Le streaming aurifère repose sur un principe simple : un financier avance des capitaux à un exploitant minier en échange du droit d’acheter, pendant toute la durée de vie de la mine, une part de la production à un prix décoté par rapport au cours du marché. Franco-Nevada et Sandstorm figurent parmi les acteurs les plus actifs de ce segment, avec des portefeuilles répartis sur plusieurs juridictions africaines.
Franco-Nevada Et Sandstorm Face A Un Précédent Inédit
Le désaveu prononcé à Ouagadougou fragilise un modèle jusqu’ici jugé robuste par les investisseurs. Les magistrats ont estimé, selon les éléments disponibles, que les conditions initiales de l’accord n’étaient pas conformes aux dispositions légales en vigueur.
Les deux groupes se retrouvent contraints d’évaluer les conséquences comptables et opérationnelles d’une décision qui pourrait remettre en cause l’un des actifs de leurs portefeuilles.
Un Signal Pour L’Afrique Aurifère
Le Mali, le Niger, la Guinée et, dans une moindre mesure, le Ghana ont eux aussi engagé des révisions de leurs régimes miniers.

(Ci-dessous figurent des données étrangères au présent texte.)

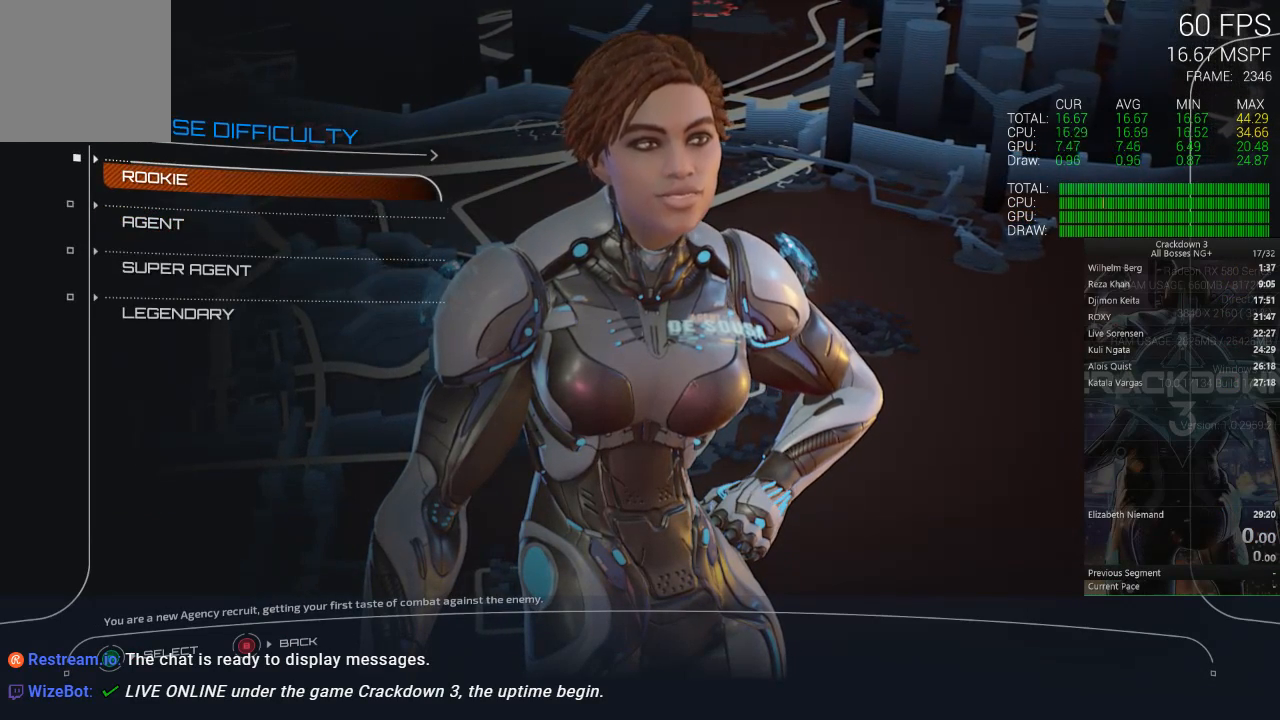
{"buttons": [], "left_stick": "center", "right_stick": "center", "events": []}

Le Sahel central, en particulier, affiche une volonté commune de renégocier les termes de contrats jugés déséquilibrés.
La décision rendue à Ouagadougou offre à ces États un argumentaire judiciaire susceptible d’inspirer des démarches comparables. Reste que la portée exacte du jugement dépendra des voies de recours et d’un éventuel bras de fer arbitral.